Illinois Gov. JB Pritzker earlier this year proposed a two-year pause in tax breaks for data center development while the impacts on energy use and local economies are further studied This pause is included in the POWER Act.

Rep. Dylan Wegala
In Michigan, where legislators in 2024 approved sales, use and property tax breaks for data center development, a trio of bills (HB 5396–5397–5398) would repeal them.
“I think this one’s pretty simple,” says Michigan Rep. Dylan Wegala, the author of HB 5396. “Some of the wealthiest companies in the history of the Earth are behind AI and data centers, and they desperately don’t need tax breaks.”
As part of an Indiana bill this year, data centers using tax breaks on equipment purchases would have been required to share at least 1 percent of their tax savings with local governments. HB 1333 passed the House but stalled in the Senate.
Talk of statewide moratoria, but no action yet
Proposed one-year moratoria on data centers have been introduced in states such as Michigan (HB 5594–HB 5595), Minnesota (HF 4888/SF 4298), and South Dakota (HB 1301 and SB 232).

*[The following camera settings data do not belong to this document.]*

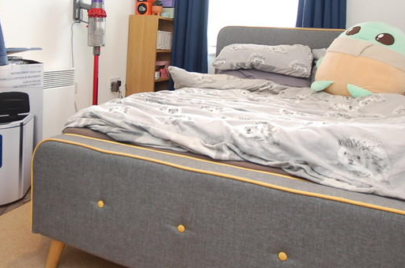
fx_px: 337
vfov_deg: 42.1
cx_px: 182
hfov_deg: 61.9
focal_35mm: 30
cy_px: 68
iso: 500
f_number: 3.5
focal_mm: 10
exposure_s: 1/30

As of May, the U.S. state coming closest to adopting a temporary ban was Maine. Passed by the legislature in April, LB 307 sought a halt in the permitting of data centers (those using 20 MW of power or more) through Nov. 1, 2027. However, Maine Gov. Janet Mills vetoed LB 307, citing the impact of such a moratorium on an already-planned project that “enjoys strong local support.”
Meanwhile, support for an outright prohibition on data centers might soon be tested in Ohio. In early 2026, signatures began being gathered for a proposed constitutional amendment banning centers with a peak electricity load demand of more than 25 MW per month. Supporters are hoping to get the measure on the November ballot.
This year, legislators in Kansas and Wisconsin considered but did not pass bills to prevent data centers from operating under specific conditions.
Kansas’ SB 531 sought to prevent certain-sized data centers from being built in counties that had a drought emergency within the preceding three years.
Wisconsin’s SB 1061/AB 1099 would make the operation of larger-sized data centers contingent on 14 specific conditions being met. For example:
- a ban on shifting related energy and water costs to residential
customers; - a prohibition on state and local subsidies;
- a requirement that data centers use renewable energy;
- local voters’ approval of new projects; and a ban on non-disclosure agreements (NDAs) with local government officials.
Proposed bans on non-disclosure agreements
Non-disclosure agreements (NDAs) between data center developers and local officials have drawn constituents’ ire and state legislators’ attention, resulting in proposals to ban such agreements and ensure greater transparency.
As of May, proposed NDA bans were active in states such as Illinois (the POWER Act), Michigan (HB 5399), Minnesota (HF4077/SF 4379), and Ohio (HB 695). The Illinois bills also would require centers to enter into legally binding community-benefits agreements with local jurisdictions.
In Wisconsin, a proposed NDA ban (AB 1036/SB 969) failed to advance prior to legislative adjournment. According to Wisconsin Public Radio, these measures were introduced in response to four instances of local officials signing NDAs with data center developers.
Earlier this year, voters in the Wisconsin city of Port Washington passed a referendum seen as a first-of-its-kind rebuke of data centers. The initiative was a response to backlash over a data center project, including concerns about a lack of transparency. It requires voter approval of any future tax increment financing districts of more than $10 million.